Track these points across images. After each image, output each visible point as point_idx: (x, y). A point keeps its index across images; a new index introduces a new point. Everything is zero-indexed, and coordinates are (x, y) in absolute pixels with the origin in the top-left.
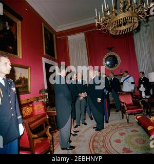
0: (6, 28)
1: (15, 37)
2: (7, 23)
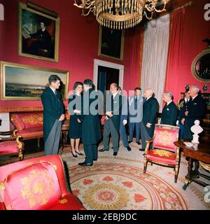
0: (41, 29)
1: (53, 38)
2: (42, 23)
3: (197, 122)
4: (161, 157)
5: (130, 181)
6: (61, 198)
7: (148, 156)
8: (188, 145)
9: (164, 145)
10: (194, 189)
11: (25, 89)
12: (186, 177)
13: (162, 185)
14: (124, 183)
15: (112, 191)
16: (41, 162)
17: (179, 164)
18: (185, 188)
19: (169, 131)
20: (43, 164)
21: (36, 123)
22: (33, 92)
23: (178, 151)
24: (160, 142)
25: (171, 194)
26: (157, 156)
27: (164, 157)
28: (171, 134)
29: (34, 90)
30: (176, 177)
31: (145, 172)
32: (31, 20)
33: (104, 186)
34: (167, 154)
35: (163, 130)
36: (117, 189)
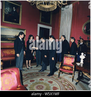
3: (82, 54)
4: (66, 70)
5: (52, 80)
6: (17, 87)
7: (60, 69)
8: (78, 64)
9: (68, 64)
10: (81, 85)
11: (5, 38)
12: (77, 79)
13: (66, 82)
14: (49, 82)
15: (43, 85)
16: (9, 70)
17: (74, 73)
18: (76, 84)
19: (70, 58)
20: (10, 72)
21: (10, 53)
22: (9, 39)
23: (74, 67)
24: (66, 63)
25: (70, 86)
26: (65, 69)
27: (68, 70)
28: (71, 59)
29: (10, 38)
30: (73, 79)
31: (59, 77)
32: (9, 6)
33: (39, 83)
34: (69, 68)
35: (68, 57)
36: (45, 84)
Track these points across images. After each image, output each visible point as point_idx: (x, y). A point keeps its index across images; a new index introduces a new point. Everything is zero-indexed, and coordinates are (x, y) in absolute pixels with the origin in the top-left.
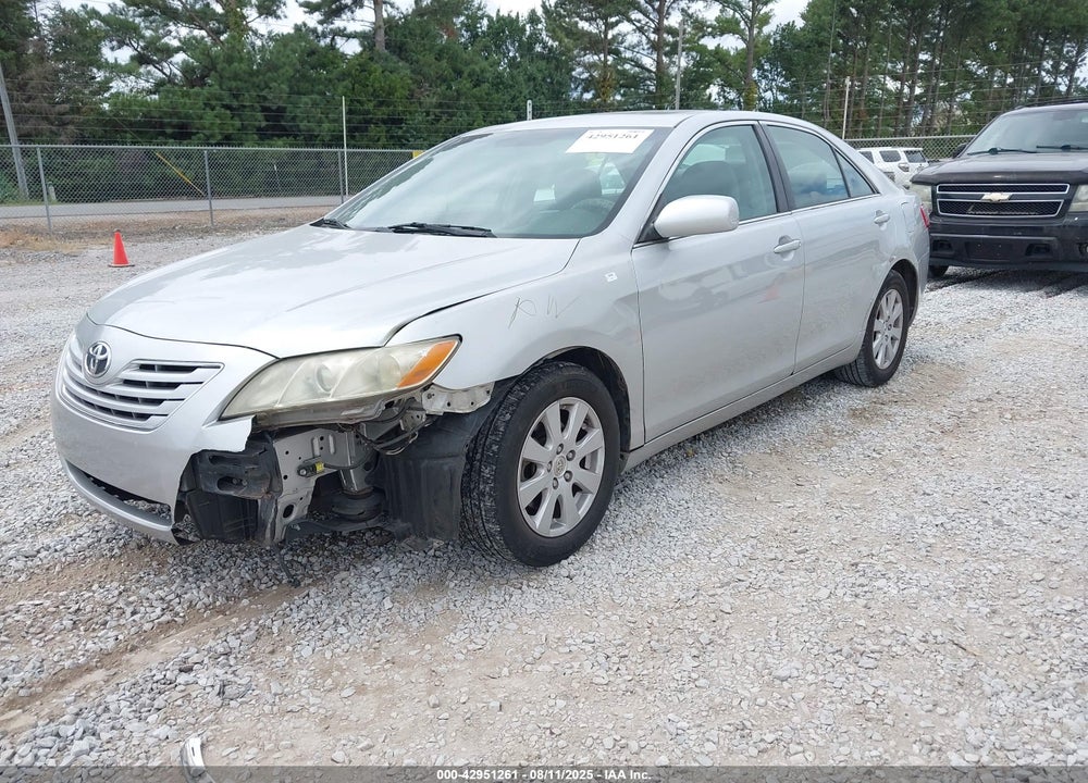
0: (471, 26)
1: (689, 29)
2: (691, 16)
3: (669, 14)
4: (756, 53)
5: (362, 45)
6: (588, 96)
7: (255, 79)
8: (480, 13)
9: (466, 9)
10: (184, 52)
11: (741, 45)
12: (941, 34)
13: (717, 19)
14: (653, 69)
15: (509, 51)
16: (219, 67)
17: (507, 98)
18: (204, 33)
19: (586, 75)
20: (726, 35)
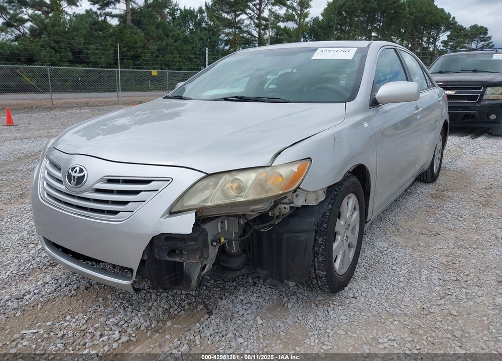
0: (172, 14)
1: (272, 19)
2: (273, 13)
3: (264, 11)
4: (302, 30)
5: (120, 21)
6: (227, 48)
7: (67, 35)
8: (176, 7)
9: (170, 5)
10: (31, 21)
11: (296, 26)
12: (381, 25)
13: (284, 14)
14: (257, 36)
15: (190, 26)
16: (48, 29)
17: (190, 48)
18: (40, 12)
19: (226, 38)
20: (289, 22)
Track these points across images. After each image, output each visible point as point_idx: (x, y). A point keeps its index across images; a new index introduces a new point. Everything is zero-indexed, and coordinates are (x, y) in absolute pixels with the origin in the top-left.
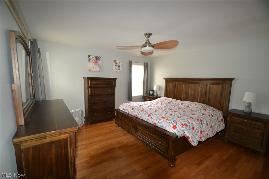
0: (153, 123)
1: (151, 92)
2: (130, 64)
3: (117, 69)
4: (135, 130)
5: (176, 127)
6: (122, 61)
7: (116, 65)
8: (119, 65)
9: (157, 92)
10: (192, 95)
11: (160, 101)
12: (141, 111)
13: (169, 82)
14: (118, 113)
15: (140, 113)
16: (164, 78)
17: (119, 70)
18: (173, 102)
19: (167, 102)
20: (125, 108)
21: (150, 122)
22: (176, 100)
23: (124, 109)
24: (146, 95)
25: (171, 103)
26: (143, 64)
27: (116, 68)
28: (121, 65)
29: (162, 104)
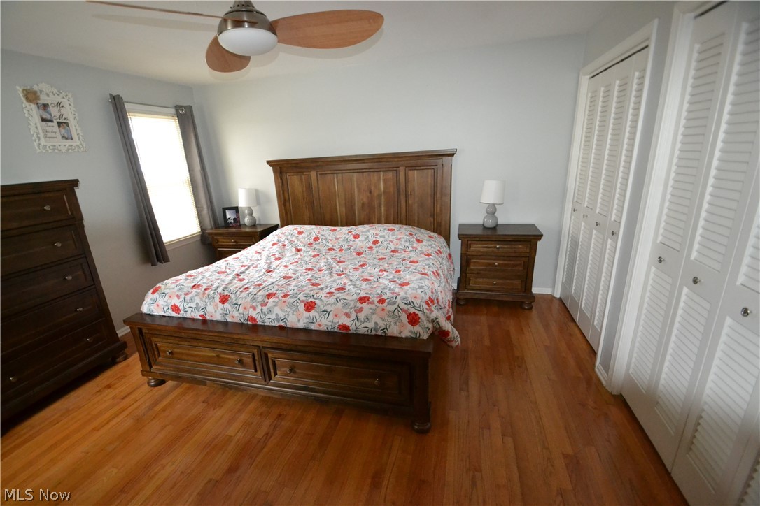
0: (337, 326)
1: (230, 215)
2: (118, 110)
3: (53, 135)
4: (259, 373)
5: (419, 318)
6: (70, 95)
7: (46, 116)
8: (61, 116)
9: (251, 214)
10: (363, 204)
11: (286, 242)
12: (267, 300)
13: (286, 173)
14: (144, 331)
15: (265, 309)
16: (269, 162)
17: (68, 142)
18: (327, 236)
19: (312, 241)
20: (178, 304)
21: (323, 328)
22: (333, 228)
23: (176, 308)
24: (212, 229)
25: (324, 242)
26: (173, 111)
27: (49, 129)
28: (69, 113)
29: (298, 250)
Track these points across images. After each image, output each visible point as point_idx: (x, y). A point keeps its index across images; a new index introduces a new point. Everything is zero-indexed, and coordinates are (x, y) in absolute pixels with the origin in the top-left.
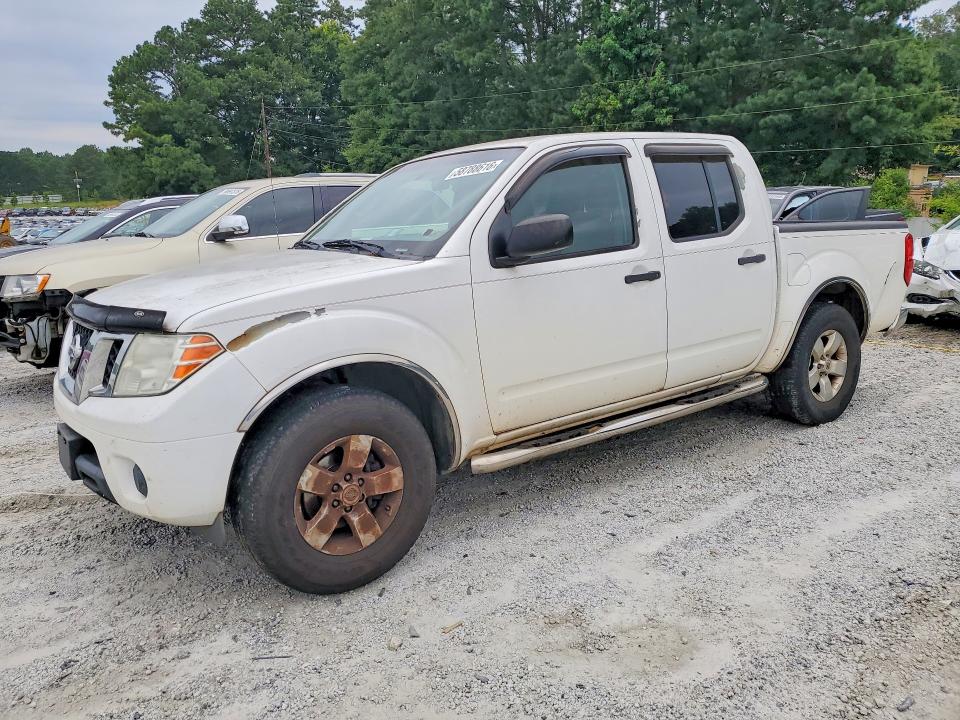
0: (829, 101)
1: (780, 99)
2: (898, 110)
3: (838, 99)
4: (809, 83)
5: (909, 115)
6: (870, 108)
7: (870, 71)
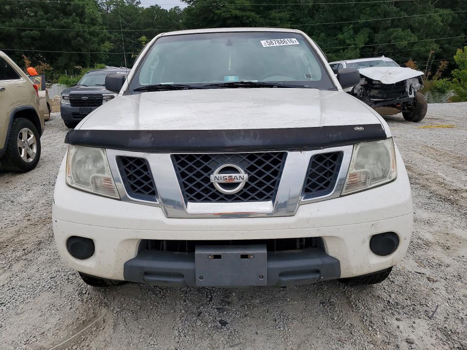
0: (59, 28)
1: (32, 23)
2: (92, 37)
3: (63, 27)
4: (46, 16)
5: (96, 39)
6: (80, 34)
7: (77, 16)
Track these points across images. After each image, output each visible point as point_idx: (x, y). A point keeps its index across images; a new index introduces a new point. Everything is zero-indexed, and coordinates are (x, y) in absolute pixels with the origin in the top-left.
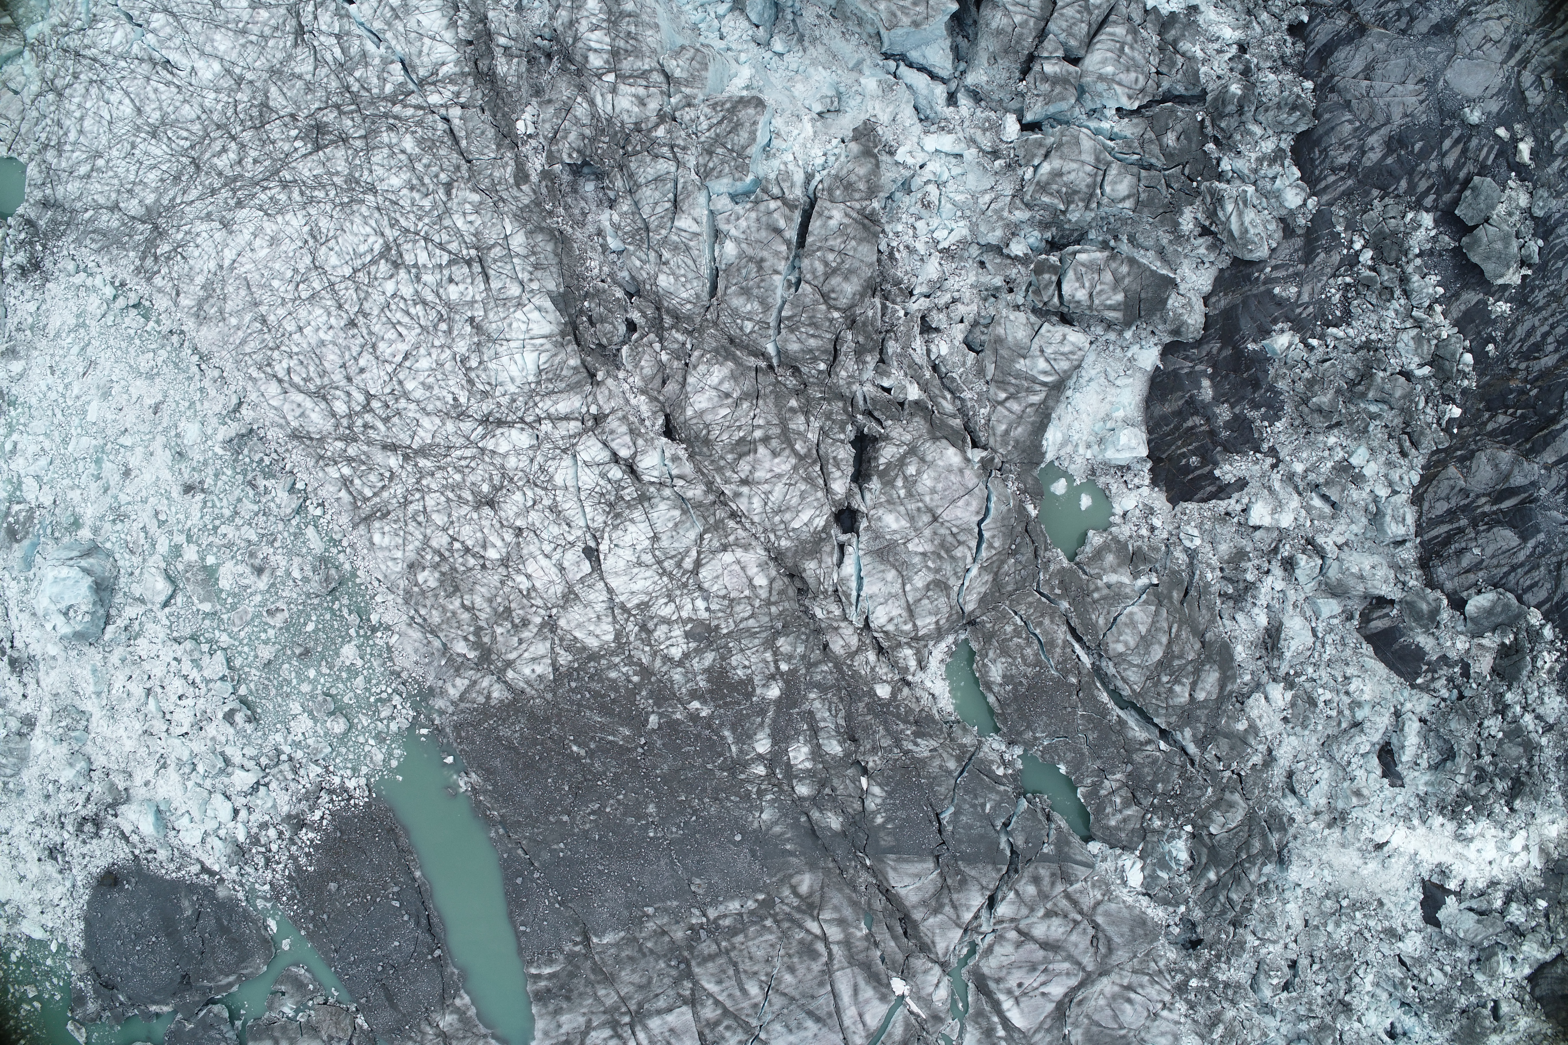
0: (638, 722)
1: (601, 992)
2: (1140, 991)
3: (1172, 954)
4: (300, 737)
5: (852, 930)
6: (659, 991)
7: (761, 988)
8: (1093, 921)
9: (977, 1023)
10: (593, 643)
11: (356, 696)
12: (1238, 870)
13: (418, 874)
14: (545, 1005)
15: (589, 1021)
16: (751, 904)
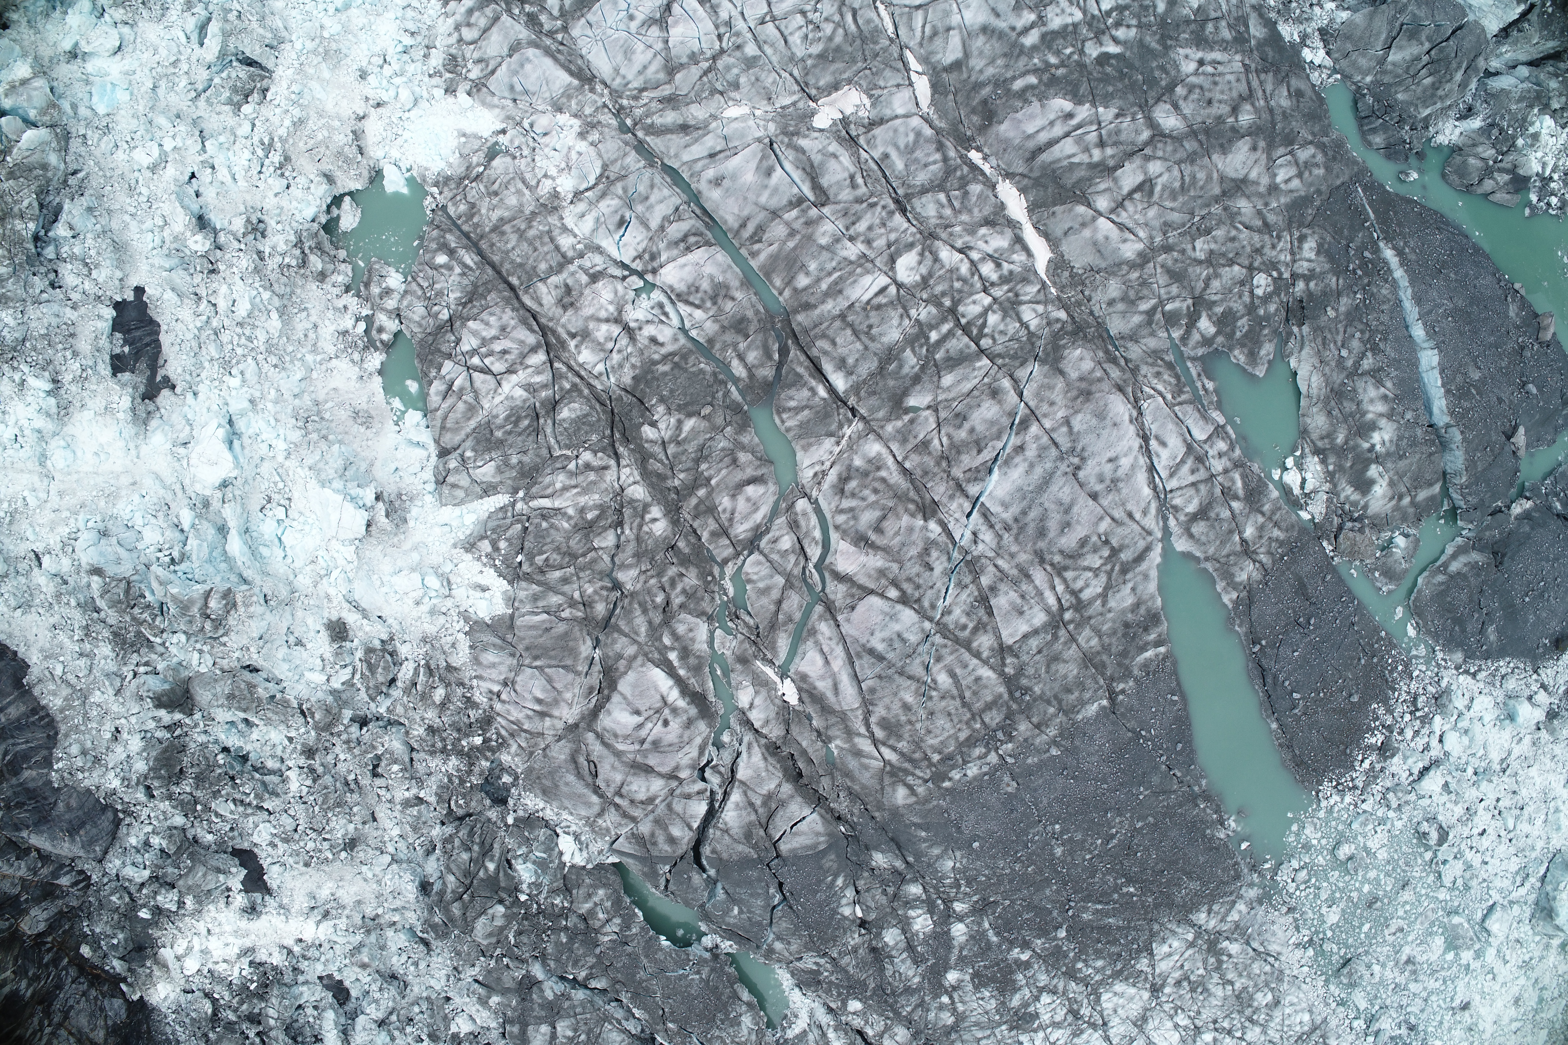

◇ ◇ ◇ ◇

WHAT YOU HAVE TO DO
Reproduce the listing, starting at its beginning and ending at the line containing "36: (45, 84)", with "zero-indexed" replaced by "0-indexed" and everything else unchanged. Omit the pictures from your answer.

ANSWER BOX
Track these points across images. After each image, output each visible point as point_idx: (x, y). A point keeps its index across images; a new index introduces a new point. Everything is 0-indexed, and coordinates are (x, y) in absolute pixels with the origin in the top-left.
0: (6, 28)
1: (15, 37)
2: (7, 23)
0: (41, 29)
1: (53, 38)
2: (42, 23)
3: (197, 122)
4: (161, 157)
5: (130, 181)
6: (61, 198)
7: (148, 156)
8: (188, 145)
9: (164, 145)
10: (194, 189)
11: (25, 89)
12: (186, 177)
13: (162, 185)
14: (124, 183)
15: (112, 191)
16: (41, 162)
17: (179, 164)
18: (185, 188)
19: (169, 131)
20: (43, 164)
21: (36, 123)
22: (33, 92)
23: (178, 151)
24: (160, 142)
25: (171, 194)
26: (157, 156)
27: (164, 157)
28: (171, 134)
29: (34, 90)
30: (176, 177)
31: (145, 172)
32: (31, 20)
33: (104, 186)
34: (167, 154)
35: (163, 130)
36: (117, 189)
3: (82, 54)
4: (66, 70)
5: (52, 80)
6: (17, 87)
7: (60, 69)
8: (78, 64)
9: (68, 64)
10: (81, 85)
11: (5, 38)
12: (77, 79)
13: (66, 82)
14: (49, 82)
15: (43, 85)
16: (9, 70)
17: (74, 73)
18: (76, 84)
19: (70, 58)
20: (10, 72)
21: (10, 53)
22: (9, 39)
23: (74, 67)
24: (66, 63)
25: (70, 86)
26: (65, 69)
27: (68, 70)
28: (71, 59)
29: (10, 38)
30: (73, 79)
31: (59, 77)
32: (9, 6)
33: (39, 83)
34: (69, 68)
35: (68, 57)
36: (45, 84)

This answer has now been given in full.